Problem to work on: Copy the listing below exactly, but skip the pictures.

** Opening Data for review block **

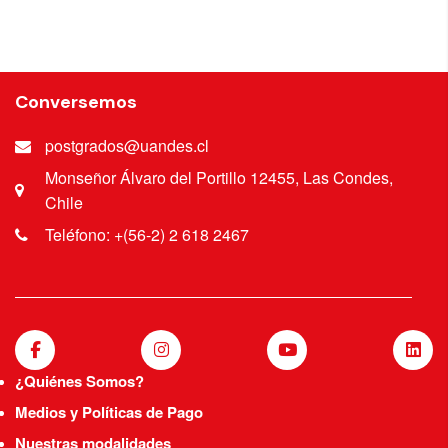
Conversemos
postgrados@uandes.cl
Monseñor Álvaro del Portillo 12455, Las Condes,
Chile
Teléfono: +(56-2) 2 618 2467
¿Quiénes Somos?
Medios y Políticas de Pago
Nuestras modalidades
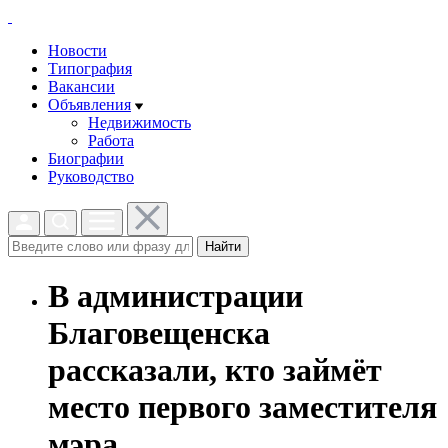
Новости
Типография
Вакансии
Объявления
Недвижимость
Работа
Биографии
Руководство
Найти
В администрации
Благовещенска
рассказали, кто займёт
место первого заместителя
мэра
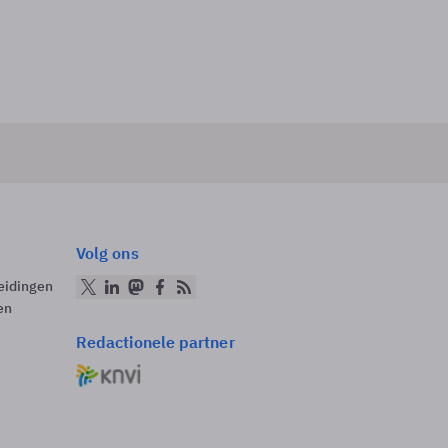
Volg ons
eidingen
en
Redactionele partner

** Closing Data for review block **

Written solution:
Conversemos
postgrados@uandes.cl
Monseñor Álvaro del Portillo 12455, Las Condes,
Chile
Teléfono: +(56-2) 2 618 2467
¿Quiénes Somos?
Medios y Políticas de Pago
Nuestras modalidades
Новости
Типография
Вакансии
Объявления
Недвижимость
Работа
Биографии
Руководство
Найти
В администрации
Благовещенска
рассказали, кто займёт
место первого заместителя
мэра
Volg ons
eidingen
en
Redactionele partner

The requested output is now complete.